More plausible is the idea that children who had died were buried with an acorn in each hand and that that has given way to several 'twin' oaks around the country and it's not disputed at all that mistletoe grows in oak trees, even if that is an infrequent occurrence. If, whilst beating the bounds in the old days (to symbolically mark out territory) with birches, one was to come across an oak in one's path the protocol was to recite the gospel to the tree and that's why we have place names now like Gospel Oak.

ROWAN/MOUNTAIN ASH (SORBUS)

Both a tool of witchcraft and a defence against it, the Druids believe the berries of the rowan tree have divinatory powers and that rowan crosses can prevent witches stealing your milk during Beltane (although the milk was probably yucky in those days anyway). It's also said that if you tie rowan to the collar of a hound it will run faster and in Icelandic lore the rowan and the juniper trees are sworn enemies!


BAY (LAURUS NOBILIS)

Bays were perceived as symbols of nobility and even immortality by the Greeks and the Romans, it was thought they protected against plague, and served as a symbol of poetry - giving us the phrase 'poet laureate'. If you wish to divine your future using the wood of a bay tree simply throw it on a fire.


WILLOW (SALIX)

There are many different willows but the two that seemed to be of most interest to us were the osier (which was used to make wicker chairs and even The Wicker Man from the film of the same name) and the pussy willow which, in Irish lore, protects against 'enchantment'. Heaven forbid I should ever become enchanted!


BEECH (FAGUS)

There are no interesting stories or facts about the beech tree whatsoever.


POPLAR (POPULUS)

As already established, poplars are seen as complicit in the crucifixion of the infamous middle eastern confidence trickster Jesus Christ. As such their swaying in the breeze is considered by some to be guilty trembling. Hmmm.


YEW (TAXUS BACCATA)

Its name sullied further of late by association with notorious paedophiles and sex offenders like Gary Glitter, Max Clifford, and Rolf Harris, the yew has never been a friendly tree. Everything on a yew, bar the flesh of its fruit, is poisonous and for many it is the tree of death and the ancient Greek goddess Hecate held the tree to be sacred. Hecate was goddess of, among other things, witchcraft, magic, ghosts, sorcery, and necromancy.

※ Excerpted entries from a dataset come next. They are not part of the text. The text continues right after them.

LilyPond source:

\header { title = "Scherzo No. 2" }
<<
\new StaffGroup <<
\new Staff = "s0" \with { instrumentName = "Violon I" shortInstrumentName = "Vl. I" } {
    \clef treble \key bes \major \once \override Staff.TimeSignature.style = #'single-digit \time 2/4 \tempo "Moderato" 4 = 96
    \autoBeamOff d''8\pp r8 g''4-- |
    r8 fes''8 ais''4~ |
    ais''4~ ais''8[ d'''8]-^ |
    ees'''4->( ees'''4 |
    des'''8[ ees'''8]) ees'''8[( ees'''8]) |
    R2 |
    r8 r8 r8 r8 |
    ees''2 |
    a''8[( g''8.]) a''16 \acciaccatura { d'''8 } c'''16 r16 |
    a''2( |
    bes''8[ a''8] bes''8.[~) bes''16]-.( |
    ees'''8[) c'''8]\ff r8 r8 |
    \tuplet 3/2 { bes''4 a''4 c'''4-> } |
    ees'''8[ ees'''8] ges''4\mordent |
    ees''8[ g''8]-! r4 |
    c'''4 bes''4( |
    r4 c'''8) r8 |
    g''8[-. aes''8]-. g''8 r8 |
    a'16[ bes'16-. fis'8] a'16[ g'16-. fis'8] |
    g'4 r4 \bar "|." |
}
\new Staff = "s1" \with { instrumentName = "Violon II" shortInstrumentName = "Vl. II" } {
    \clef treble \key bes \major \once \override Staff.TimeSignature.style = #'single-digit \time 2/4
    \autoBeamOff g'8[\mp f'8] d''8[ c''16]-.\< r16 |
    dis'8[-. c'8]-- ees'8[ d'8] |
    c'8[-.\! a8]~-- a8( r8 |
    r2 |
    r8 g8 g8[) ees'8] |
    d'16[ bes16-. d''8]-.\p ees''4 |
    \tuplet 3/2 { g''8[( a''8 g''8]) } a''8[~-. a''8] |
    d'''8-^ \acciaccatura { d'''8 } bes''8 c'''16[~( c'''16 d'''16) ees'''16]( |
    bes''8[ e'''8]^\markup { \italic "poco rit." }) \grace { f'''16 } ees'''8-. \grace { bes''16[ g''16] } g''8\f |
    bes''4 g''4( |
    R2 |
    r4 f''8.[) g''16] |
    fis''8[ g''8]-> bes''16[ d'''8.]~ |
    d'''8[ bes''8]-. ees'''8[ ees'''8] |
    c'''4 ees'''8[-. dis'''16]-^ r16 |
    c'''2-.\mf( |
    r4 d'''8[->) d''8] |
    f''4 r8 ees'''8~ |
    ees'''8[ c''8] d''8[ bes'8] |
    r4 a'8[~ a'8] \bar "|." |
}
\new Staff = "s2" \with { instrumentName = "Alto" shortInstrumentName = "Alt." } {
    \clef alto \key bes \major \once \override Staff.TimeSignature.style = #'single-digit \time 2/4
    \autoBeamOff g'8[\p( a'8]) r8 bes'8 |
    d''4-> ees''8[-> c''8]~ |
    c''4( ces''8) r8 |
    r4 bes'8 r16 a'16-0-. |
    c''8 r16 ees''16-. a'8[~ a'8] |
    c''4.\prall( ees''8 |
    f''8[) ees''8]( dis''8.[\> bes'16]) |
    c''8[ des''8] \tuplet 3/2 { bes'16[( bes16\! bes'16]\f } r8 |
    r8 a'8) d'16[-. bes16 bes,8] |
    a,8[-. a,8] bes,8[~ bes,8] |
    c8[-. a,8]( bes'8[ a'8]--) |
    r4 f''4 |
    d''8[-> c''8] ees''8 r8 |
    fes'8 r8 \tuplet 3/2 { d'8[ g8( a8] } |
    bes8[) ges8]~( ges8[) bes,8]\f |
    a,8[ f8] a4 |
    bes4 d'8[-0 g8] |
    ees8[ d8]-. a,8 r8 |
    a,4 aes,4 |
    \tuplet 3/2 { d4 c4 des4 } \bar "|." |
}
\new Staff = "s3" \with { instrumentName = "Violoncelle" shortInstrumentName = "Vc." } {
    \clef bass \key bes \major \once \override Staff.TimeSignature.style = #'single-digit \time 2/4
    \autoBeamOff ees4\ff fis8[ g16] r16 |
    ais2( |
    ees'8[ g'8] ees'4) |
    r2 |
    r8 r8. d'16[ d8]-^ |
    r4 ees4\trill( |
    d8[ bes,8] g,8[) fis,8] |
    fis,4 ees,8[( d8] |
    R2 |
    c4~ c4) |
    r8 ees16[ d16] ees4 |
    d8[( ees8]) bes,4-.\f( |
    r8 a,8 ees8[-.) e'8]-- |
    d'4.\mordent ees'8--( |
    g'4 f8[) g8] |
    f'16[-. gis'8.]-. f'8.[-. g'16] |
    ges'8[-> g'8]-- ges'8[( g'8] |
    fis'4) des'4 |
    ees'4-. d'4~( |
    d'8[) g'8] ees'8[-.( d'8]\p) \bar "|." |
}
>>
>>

Despite all of this negativity the yew can live to be one thousand years old and is seen as a symbol of eternal life. Often seen in graveyards (perhaps unsurprisingly as they represent both life and death) there's a yew tree in a churchyard in Brittany whose branches are said to have entered each and every coffin there and grown into the mouth of each and every corpse. Yew is seen as excellent material for magic wands and George finished off his tree talk with a song dedicated to the macabre and mysterious yew. This time even I joined in the chorus. Which consisted simply of repeating the word 'BURN' nine times in a row.


With a Q&A that took in the deforestation of Iceland, talking cows and donkeys, a man made entirely of wood, the patriarchy, the folk song collector AL Lloyd, John Barleycorn, and the difference between forests and chases it had been a fascinating, enlightening, and enjoyable evening and in George, SELFS is blessed with a curator, administrator, presenter, and singer with both a singular and a generous talent.

It's a delight to spend an evening in his company and future events regarding the folklore of railways, stone circles, and even watching the 1920s silent horror film Haxan (accompanied by a prog-rock Moog soundtrack) in Wanstead all sounded incredibly tempting and will, surely, draw as impressive a turnout as A Folklore of Trees did. The air that trees provide helps us breathe and helps us grow physically but taking a look inside the wonderful and frightening world of trees helps us grow mentally. I dug the talk and I think I'm gonna stick to these SELFS evenings however they branch out in the future. On the way home I looked at trees and I saw not only wood and leaves, I saw multitudes. I saw infinity.